I took pains recently to interview myself after a particularly good writing session, one in which I wrote 2,700 words in a sitting, wrapped up in that most envied of states among writers: the state of flow.

Ah, flow! To be completely absorbed in one’s work to the point that everything else fades away – bills, laundry, emails, life concerns in general – and the created world IS reality, our fingers merely a conduit on the receiving end of a movie-like thread playing out in our minds. 

So idyllic when it happens. So rare when it does. That’s why I caught myself afterward.

What had I done to achieve this? How could I make it happen again? What perfect combination of circumstances had led to this fortuitous happenstance, and how could I guarantee myself more of it?

Here’s how that conversation went:

Did you feel prepared to write today?

No. I was pretty nervous, in fact. This chapter involved a fight scene, which I’m unused to writing. I’d envisioned the setting the characters would be in and a bit about how the fight would play out, but I was no more prepared than any other day I commit to write. 

So you’re an outliner. Do you feel having a plan limits you as you write?

Not at all. Although I’m an intuitive writer, having a plan ahead of time keeps my story on the rails and prevents it (well, me) from going off into the weeds. 

What does it feel like to enter your story and experience the world through your character’s eyes as you write?
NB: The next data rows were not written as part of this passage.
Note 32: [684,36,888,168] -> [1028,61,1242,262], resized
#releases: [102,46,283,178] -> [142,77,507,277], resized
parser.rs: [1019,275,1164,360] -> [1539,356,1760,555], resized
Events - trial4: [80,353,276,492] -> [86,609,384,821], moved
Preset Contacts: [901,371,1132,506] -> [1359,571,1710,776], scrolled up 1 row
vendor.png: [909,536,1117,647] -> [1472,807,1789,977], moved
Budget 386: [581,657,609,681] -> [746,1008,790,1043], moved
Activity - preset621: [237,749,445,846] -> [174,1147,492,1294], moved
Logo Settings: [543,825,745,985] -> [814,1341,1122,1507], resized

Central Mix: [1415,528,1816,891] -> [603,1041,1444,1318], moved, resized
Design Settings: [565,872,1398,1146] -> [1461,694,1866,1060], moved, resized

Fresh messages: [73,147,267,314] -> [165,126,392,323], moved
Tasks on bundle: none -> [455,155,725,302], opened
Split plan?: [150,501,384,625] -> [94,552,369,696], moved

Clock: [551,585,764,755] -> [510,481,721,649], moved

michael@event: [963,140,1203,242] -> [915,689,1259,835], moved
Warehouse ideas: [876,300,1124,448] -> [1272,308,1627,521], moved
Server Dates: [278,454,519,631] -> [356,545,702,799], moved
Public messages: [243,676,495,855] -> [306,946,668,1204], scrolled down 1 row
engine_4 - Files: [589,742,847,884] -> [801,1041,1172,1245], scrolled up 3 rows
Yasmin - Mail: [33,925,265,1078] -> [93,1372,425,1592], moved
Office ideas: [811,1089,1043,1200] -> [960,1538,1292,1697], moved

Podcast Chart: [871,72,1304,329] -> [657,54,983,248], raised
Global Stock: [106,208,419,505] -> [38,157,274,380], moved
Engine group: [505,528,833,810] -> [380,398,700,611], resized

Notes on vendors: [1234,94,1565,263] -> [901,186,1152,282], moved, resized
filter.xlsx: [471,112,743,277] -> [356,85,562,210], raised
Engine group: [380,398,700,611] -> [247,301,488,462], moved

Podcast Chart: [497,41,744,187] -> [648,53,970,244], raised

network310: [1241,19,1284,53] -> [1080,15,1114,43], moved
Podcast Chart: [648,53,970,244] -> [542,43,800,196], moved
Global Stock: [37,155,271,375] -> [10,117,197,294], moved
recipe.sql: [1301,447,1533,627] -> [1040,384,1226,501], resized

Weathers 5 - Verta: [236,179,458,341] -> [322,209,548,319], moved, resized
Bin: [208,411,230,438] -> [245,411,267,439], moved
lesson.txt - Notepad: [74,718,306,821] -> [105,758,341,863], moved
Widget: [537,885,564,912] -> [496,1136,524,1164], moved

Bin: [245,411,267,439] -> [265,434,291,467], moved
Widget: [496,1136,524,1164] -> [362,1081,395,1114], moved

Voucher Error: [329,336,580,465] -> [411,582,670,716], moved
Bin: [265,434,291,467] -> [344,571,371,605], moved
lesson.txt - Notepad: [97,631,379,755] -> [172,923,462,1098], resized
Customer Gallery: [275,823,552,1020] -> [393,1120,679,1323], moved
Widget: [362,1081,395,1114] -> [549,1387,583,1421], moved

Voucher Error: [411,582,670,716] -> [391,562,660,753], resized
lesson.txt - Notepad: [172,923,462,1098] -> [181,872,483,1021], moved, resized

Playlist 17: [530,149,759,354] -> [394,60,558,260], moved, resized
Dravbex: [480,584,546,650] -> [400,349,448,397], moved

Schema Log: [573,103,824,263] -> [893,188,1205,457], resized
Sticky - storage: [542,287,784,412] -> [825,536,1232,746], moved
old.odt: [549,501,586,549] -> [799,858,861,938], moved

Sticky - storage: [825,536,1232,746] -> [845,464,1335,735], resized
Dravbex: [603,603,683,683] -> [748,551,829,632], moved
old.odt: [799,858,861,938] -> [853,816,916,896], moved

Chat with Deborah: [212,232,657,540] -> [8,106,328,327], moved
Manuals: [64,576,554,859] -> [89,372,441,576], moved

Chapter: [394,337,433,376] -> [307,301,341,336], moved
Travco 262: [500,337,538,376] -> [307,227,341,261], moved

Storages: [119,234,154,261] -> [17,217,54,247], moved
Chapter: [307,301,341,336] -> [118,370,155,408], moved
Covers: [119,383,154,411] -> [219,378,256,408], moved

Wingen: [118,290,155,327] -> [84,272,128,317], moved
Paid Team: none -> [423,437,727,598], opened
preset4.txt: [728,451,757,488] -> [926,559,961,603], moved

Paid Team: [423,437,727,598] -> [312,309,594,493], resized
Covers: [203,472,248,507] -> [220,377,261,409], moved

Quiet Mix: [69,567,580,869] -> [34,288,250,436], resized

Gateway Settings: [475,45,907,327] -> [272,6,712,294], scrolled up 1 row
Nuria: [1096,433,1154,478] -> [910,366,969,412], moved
When it happens, it feels like the most natural thing in the world. I don’t have to work at imagining what my characters are saying and doing because they’re more real than I am. I’m the observer intruding on their world and their desires. Thankfully, they let me stay and chronicle what they’re up to. It feels more like a privilege than anything else, to be honest. 

Would you go so far as to say you’re participating in the collective subconscious?

I don’t know about that. I’m not sure, but I’m not opposed to ruling it out. *laughs* Imagination is a more powerful tool than we realize, and far more accessible to us than we think. That truth, for me, is much easier to acknowledge than to put into practice. I allow too many fears to sway me on any given day. It’s a constant battle to push those voices of fear into the background so I can hear the steady whisper of the story communicating with me.

Interesting. Your story talks to you?

Oh, absolutely. I’m convinced it’s talking far more than I’m able to listen. When the myriad distractions of life aren’t drowning it out, the fear is. Or tries to. 

What kind of fear?

*chuckles* You name it. Fear that what I’m capable of rendering on paper doesn’t match up to my vision for the piece, that my writing is cliche or uninteresting to anyone but me. That I haven’t mined my idea for any deeper meaning. That it won’t measure up. Rejection. 

How do you get past that and get any writing done?

Ah, funny you ask. I wonder that myself sometimes. *laughs* One of the most daunting aspects of writing is that the more you learn how to write well, the easier it is to mess up. At the same time as your writing improves, you learn more ways to fail, so to speak. That can really freeze you up if you allow it to. The trick is not to take yourself too seriously, especially early in a draft, and remember that mistakes are a part of the process, too. They can guide you to the heart of your piece, if you’re willing to get them out on paper first. 

Mistakes are a part of the process. I like that. 

I figured you would. That’s the beauty and the joy of writing, and the key to finding flow. 

What’s that? The key to finding flow?

Grace. Writing, like any form of self-expression, is extending grace to yourself. You don’t have to get it right on the first try. No one’s requiring that of you. Only you’re doing that. You get as many do-overs as you need to make it work. 

And this, my creative friends, is the take-home message from the post-flow interview I undertook with myself: Extend yourself grace. Prepare as much as you can, then give yourself room to be surprised by the power of your own imagination. The bad writing days will likely outnumber the good ones. It hardly matters. The point is to write, whether your fears are deafening or you’ve beaten them down to a dull roar. 

When you’re sharing that polished draft, no one’s counting how many rewrites it took to get there. That’s between you and the Page and, believe me, that’s one of many secrets you can trust the Page to keep.